EXERCISE GOAL -
Below are the entries; count how many lines contain the word "shoulder" and reply with that number alone.

━━━ INFORMATION SUPPLIED

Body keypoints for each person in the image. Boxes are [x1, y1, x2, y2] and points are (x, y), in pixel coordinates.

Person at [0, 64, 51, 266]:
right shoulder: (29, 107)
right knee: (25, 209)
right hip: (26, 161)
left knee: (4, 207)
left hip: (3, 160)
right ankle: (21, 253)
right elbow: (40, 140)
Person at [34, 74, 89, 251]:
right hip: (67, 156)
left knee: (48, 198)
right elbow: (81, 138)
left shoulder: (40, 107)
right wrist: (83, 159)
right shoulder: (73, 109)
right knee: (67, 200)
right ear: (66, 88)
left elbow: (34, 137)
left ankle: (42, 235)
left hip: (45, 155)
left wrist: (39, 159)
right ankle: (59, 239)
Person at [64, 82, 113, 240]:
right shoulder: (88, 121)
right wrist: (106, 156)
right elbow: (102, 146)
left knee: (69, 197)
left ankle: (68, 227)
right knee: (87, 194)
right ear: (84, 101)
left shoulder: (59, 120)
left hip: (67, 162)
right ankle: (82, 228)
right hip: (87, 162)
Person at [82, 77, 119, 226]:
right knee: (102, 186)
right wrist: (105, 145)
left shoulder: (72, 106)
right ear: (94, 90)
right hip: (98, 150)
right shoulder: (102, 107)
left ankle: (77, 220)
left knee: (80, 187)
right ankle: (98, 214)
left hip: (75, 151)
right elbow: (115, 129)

━━━━━━
━━━ INFORMATION SUPPLIED

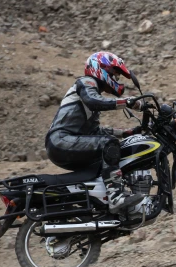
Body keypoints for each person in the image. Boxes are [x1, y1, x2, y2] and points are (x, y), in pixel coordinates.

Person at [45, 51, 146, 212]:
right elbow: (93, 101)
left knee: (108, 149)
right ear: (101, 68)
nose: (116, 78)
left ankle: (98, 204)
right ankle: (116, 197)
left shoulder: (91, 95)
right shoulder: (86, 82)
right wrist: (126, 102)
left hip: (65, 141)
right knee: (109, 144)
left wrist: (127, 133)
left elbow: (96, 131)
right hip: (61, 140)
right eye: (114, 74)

━━━━━━

SOLUTION -
9